06.10.2024 - 02:01 | Son Güncellenme:
SEYHAN AKINCI - Geçtiğimiz günlerde tüm dünyayla aynı anda ülkemizde Can Yayınları tarafından yayımlanan ve Begüm Kovulmaz’ın çevirisiyle dilimize kazandırılan “İntermezzo”nun yazarı Sally Rooney, o münazara şampiyonu, istese de bu tartışmayı kazanamayacak; o artık bir fenomen. Dublin’de yaşayan 33 yaşındaki yazar, 2017’de “Arkadaşlarla Sohbetler”, 2018’de “Normal İnsanlar” ve 2021’de “Güzel Dünya Neredesin?”i yayımladı. Aldığı sayısız ödülün içerisinde kahramanlık yok ama üç yıl sonra yayımladığı yeni romanı “İntermezzo”nun yarattığı etkiye bakılırsa o, gençlerin özellikle genç kadınların kahramanı.
Gazze hakkında konuşmayı sürdürüyor
Hem nasıl olmasın ki! “Yenilik ve büyümeye yönelik büyük bir kültürel saplantı var. Her şeyin sürekli büyümesi gerekiyor. Büyüyün, daha fazla satın ve farklı olun; yenilik, yeniden icat. Bunu pek ilginç bulmuyorum,” diye yazan birinden kim daha iyi anlayabilir bugünün gençlerini. Üstelik, “İrlanda’da veya başka yerlerde benim yaşımdaki ve daha genç insanlar hakkında genel açıklamalarda bulunmaya yetkili olduğumu hissetmiyorum,” diyecek kadar da akıl vermekten uzak.

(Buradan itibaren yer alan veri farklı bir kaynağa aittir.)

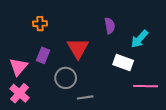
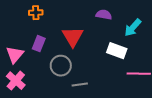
purple semicircle: (110, 26) -> (104, 15), turned -70

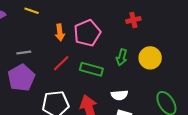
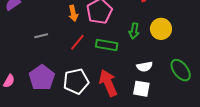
purple pentagon: (21, 78) -> (42, 78), moved
white semicircle: (119, 95) -> (144, 67), moved

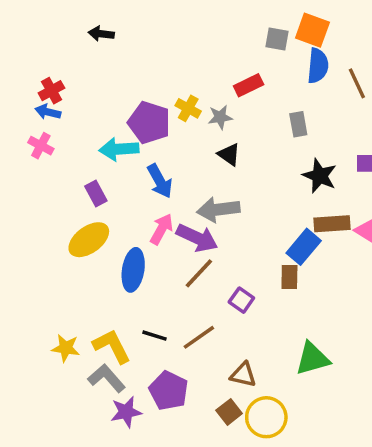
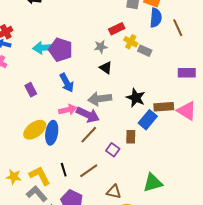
yellow cross: (188, 108) -> (131, 42), moved
gray rectangle: (298, 124) -> (145, 51), turned -56
cyan arrow: (119, 149) -> (44, 48), moved
black star: (320, 176) -> (136, 98), moved
pink arrow: (162, 229) -> (68, 110), turned 48
yellow ellipse: (89, 240) -> (35, 130), moved
brown rectangle: (289, 277) -> (131, 137), moved
black line: (154, 336) -> (64, 170), turned 56

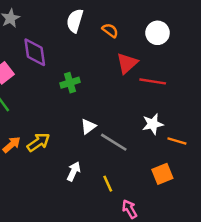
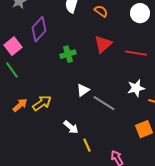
purple diamond: (35, 52) -> (39, 29), turned 50
red triangle: (127, 63) -> (103, 44), moved
white arrow: (74, 171) -> (71, 127), turned 105
yellow line: (108, 184) -> (87, 145), moved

Marksist kimliğinin altını kalınca çizen biri Sally Rooney, apolitiklikse onluk bir şey değil. Romanlarındaki karakterleri Filistin eylemlerine görürüz mesela. “İntermezzo”nun tanıtımı için Londra’da konuştuğunda onun için söz asla kitabı üzerine yaşanan çılgınlık değildi: “Bir soykırıma tanık olduğumuz sonucuna varmaktan kaçınmak zor. İsrail’de, Lübnan’da, Filistin’de veya herhangi bir yerde herhangi bir sivilin vahşice öldürülmesi korkunç bir trajedi ve rezalet.” Rooney, bu yıl Irish Times için “Gazze’de öldürme, İrlanda’nın Beyaz Saray’daki ‘iyi dostu’ tarafından destekleniyor” başlıklı bir köşe yazısı yazmış “Güzel Dünya Neredesin?”in çeviri haklarını şiddet yanlısı olduğu gerekçesiyle İsrailli bir yayıncıya vermeyi reddetmişti.
“Sıradan bir insanım”
“Kendimi ilgi çekici hissetmiyorum… Sıradan bir insanım ve okumak, film izlemek, TV izlemek gibi bir yazardan beklediğiniz her şeyi yapıyorum,” diyen Rooney’nin kütüphanesinde neler olduğunu anlamak için kahramanlarının ellerinde gördüğümüz kitaplara bakmak yeterli: “Komünist Manifesto”, “Bundan Sonrası Ateş” ve “Altın Defter” onlardan sadece birkaçı. Bütün bu Sally Rooney fırtınasında insanlar ikiye ayrılmış durumda; onun şimdiden klasikler arasına girdiğini düşünenler bir yanda abartıldığını düşünenler diğer yanda. Sally Rooney bir anlamda bizi sevilen, çok okunan ve kabul gören bir yazar olmak için ölmüş olmanız gerektiği sorunsalıyla yüzleştirdiği için de özel bir örnek. Çünkü her şeyin olduğu edebiyat dünyamızda şimdiki zamana rastlamak zor. Akıllı telefonlar, tabletler, metrolar, yapay zekâ ve bugüne dair her şey. Sanki yeterince edebi olmadıkları için metinlerden itinayla cımbızlanan her şey Rooney’nin metinlerinde tam karşımızda. Tıpkı ‘normal’ hayatımızda olduğu gibi. “İntermezzo”sunu kucaklamış kitapçılardan heyecanla çıkan Sally Rooney okurlarıyla yapılan kısa söyleşilerde de hep aynı şey çıkıyor karşımıza: “Kendimi görüyorum, arkadaşlarımı görüyorum,” vs. Evet, bambaşka bir dil yaratmış değil, henüz! Evet, bambaşka bir formda yazmıyor. Evet, şu sıkılan ve sevişirken bir anda ekonomik krizden barınma sorununa uzanan sohbetler eden genç insanlar yeterince ilginç gelmeyebilir. Ama Sally Rooney edebiyatının gücü de bu, ‘normal’in içindeki derinliği bugünün sözcükleriyle ‘edebiyat yapma’dan aktarabilmesinde.